THE PROBLEM:
Pick up the gardening column about The Great British Garden Revival after its last sentence and keep writing.

READING PASSAGE:
____________________
I do hope you have been watching episodes of The Great British Garden Revival on the telly.

Some have been very interesting; others not so, but that is personal taste, I think.

I was whooping and hollering in support for Chris Beard-shaw’s piece on blossom. He’s quite right that blossom is a fleeting affair but it can, in many cases, lead to the formation of fruit and support wildlife in various forms.

The “fleeting” bit was especially interesting, because I am one of those gardeners who relishes the comings and goings of flowers. I have no desire to attempt to make my garden an all-year affair.

I grow what I love. It does not matter to me that some of the things I love have a short flowering period. I simply enjoy them while they are there and then turn my attention to the next thing that’s going to come along.

I was also whooping and hollering in support of Tom Hart Dyke’s drive for the pelargonium to be called just that: pelargonium.

It is not a geranium, in spite of both pelargoniums and geraniums belonging to the same genus, geraniacae.

One is a hardy herbaceous perennial that comes in species and cultivars suitable for sun/shade/wet/dry.
____________________
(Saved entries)
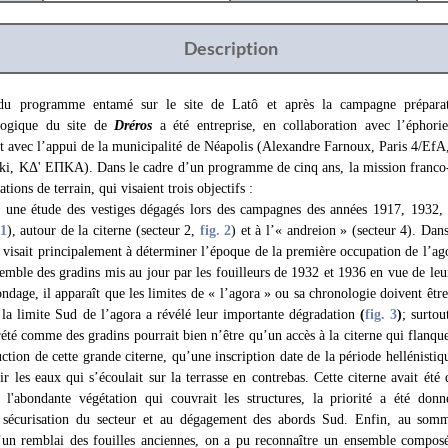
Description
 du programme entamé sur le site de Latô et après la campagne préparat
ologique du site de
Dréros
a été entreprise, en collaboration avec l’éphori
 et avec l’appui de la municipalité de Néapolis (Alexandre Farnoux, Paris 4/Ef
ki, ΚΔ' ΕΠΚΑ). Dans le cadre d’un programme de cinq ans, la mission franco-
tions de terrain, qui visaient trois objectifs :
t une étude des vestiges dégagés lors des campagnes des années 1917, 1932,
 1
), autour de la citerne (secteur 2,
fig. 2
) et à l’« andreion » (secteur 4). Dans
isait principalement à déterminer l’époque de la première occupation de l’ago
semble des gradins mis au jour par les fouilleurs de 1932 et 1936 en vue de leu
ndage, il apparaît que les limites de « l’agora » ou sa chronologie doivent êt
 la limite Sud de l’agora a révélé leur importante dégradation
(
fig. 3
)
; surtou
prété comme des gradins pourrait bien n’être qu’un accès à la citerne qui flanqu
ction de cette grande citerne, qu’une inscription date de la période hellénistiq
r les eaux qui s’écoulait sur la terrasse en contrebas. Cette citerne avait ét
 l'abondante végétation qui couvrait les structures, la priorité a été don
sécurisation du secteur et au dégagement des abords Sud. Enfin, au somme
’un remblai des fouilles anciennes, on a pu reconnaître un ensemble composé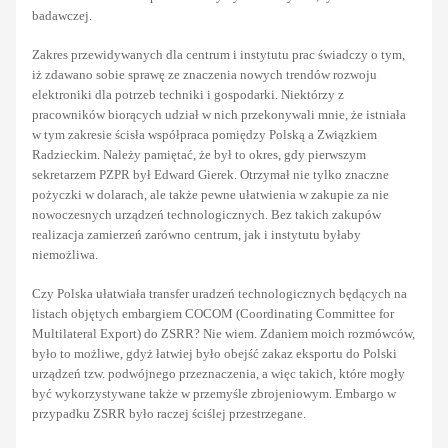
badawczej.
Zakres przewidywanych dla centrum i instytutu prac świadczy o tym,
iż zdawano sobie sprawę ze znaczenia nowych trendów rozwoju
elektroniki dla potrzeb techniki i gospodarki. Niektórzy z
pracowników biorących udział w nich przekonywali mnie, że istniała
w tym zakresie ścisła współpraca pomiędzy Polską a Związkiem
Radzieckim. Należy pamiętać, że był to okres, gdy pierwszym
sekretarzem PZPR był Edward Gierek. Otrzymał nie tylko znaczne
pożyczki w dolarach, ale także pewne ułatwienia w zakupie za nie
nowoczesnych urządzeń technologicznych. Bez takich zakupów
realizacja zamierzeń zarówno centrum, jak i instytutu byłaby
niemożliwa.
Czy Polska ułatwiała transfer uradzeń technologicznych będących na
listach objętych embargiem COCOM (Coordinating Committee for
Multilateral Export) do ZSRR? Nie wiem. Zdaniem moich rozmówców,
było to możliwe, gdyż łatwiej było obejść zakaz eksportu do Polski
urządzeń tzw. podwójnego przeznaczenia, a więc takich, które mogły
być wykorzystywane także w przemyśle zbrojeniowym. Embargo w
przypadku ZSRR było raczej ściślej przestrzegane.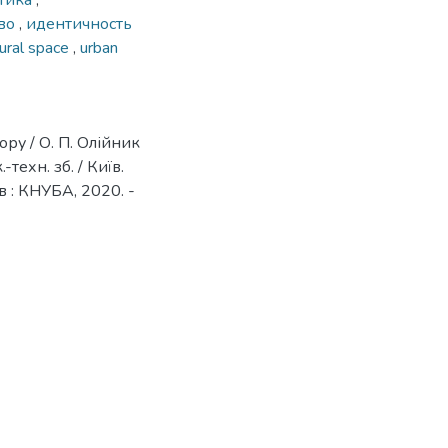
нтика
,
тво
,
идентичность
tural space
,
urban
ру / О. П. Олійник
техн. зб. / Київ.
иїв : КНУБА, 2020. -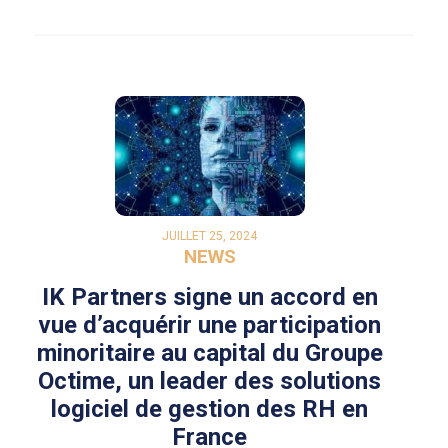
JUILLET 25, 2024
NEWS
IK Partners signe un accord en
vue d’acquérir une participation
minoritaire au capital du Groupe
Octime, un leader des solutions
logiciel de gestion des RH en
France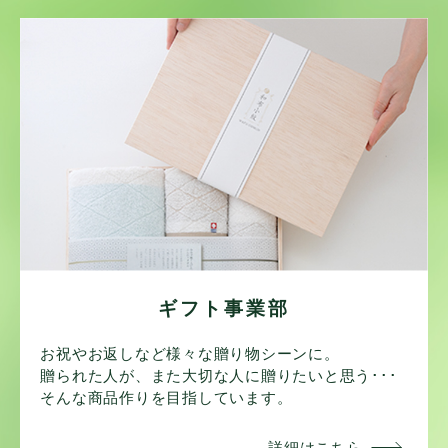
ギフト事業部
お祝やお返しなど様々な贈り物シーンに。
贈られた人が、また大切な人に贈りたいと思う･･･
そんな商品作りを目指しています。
____________________
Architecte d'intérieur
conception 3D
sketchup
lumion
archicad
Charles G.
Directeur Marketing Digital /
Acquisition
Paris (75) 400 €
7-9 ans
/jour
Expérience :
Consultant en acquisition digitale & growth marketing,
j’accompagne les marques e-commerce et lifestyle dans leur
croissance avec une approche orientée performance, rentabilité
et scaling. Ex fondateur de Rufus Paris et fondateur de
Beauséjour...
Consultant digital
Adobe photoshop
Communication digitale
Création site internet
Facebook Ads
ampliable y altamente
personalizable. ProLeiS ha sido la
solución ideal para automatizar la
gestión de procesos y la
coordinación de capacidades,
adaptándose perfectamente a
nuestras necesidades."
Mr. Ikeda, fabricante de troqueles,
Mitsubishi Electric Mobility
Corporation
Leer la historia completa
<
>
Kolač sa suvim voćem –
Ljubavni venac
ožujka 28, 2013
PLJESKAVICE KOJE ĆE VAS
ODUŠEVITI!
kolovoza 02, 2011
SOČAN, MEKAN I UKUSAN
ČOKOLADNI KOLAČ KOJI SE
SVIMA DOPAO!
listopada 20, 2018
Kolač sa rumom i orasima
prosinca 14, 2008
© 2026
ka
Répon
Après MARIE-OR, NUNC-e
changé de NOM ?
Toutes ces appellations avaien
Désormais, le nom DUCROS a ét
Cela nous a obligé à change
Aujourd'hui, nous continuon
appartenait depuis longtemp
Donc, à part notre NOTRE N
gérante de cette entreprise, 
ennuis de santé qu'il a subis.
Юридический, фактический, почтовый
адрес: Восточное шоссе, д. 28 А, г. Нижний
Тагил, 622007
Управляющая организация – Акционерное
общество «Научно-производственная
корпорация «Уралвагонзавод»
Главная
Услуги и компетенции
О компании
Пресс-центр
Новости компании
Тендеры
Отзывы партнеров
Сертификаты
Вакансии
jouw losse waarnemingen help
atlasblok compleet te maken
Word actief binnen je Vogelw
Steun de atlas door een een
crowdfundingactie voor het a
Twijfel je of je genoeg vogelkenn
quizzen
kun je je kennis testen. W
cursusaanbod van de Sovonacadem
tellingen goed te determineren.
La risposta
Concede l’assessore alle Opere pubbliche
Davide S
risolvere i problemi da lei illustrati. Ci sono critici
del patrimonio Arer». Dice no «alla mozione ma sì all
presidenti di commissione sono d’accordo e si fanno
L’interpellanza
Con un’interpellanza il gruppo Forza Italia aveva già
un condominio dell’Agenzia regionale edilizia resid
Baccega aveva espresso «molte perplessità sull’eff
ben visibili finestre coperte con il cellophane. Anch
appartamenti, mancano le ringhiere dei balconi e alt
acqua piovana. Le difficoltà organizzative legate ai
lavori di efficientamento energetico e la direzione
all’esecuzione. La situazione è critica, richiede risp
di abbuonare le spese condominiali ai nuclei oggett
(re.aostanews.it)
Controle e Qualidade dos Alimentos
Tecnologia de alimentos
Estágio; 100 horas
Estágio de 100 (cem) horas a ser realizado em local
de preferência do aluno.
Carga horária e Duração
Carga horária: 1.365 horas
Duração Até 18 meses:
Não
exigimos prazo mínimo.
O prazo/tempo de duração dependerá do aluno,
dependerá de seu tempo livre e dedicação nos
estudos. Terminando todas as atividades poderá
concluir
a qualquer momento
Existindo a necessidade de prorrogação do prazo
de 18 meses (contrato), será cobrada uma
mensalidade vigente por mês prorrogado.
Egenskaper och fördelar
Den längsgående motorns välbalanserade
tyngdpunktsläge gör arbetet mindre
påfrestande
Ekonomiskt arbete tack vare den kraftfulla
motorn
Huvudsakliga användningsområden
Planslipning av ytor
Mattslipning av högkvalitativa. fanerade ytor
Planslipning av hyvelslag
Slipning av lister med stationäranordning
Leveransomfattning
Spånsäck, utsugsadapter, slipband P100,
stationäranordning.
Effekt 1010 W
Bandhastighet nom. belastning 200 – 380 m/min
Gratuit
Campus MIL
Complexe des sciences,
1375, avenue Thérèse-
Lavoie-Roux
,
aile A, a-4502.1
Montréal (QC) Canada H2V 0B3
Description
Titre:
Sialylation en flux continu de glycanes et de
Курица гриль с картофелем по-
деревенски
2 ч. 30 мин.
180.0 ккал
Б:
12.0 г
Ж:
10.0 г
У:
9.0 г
____________________
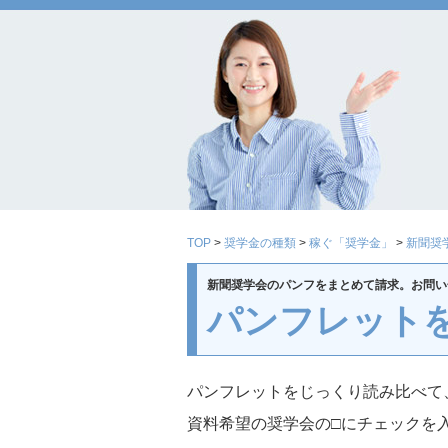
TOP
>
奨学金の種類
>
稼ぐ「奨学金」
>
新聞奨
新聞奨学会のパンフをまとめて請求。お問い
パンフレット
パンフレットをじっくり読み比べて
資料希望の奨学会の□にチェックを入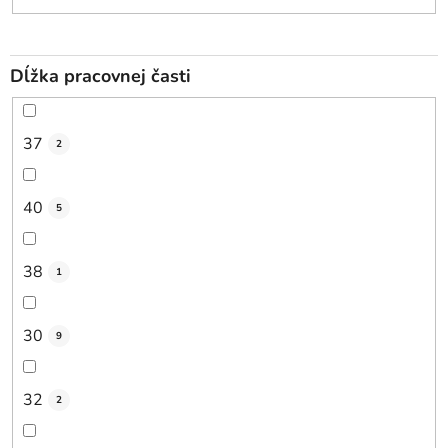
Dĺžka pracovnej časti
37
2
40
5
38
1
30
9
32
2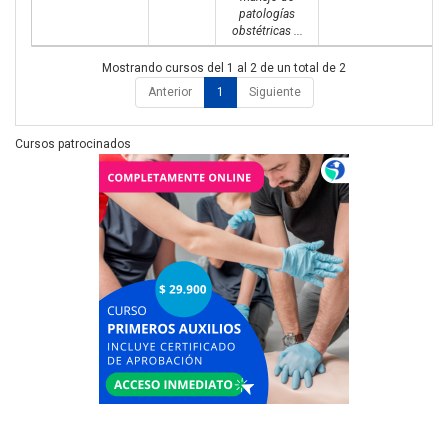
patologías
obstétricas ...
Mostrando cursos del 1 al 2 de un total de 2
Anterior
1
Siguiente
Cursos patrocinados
____________________
SOLVED EXERCISE:
The other is a succulent from South Africa that will not survive the winter outdoors in our climate and thus is grown as a summer plant.

Bring it undercover in the winter, take cuttings, put it out again in May and it will reward you with a myriad of red, orange, pink and white flowers and, in some cases, gloriously marked leaves. But a hardy perennial, it ain’t!

The problem has been compounded by growers using “geranium” on their plant labels, but, as a garden centre, we shall now be using “pelargonium” on our signs.

Christine Walkden’s piece on shade was good, too. All too often we think of shade as a problem. To be fair, dry shade is a problem; probably one of the worst you can encounter as a gardener and difficult to deal with, especially where there are trees not only shading the area but also sucking every bit of food and water out of the soil.

In this instance, can the trees be removed or at least thinned? Conifers cannot be thinned in the same way as deciduous trees and have the added disadvantages of not shutting down in winter and shedding acidic needles that can change the pH of the soil. They also exude toxins, inhibiting the germination and growth of other plants. This explains why, if you visit a conifer plantation, there is nothing else there.

If trees are not the cause of shade, then aspect will be; in other words, whether a garden faces north or north-west. My garden faces north-west and is that a problem? No! The last garden I had faced south and was far more problematic from a watering point of view.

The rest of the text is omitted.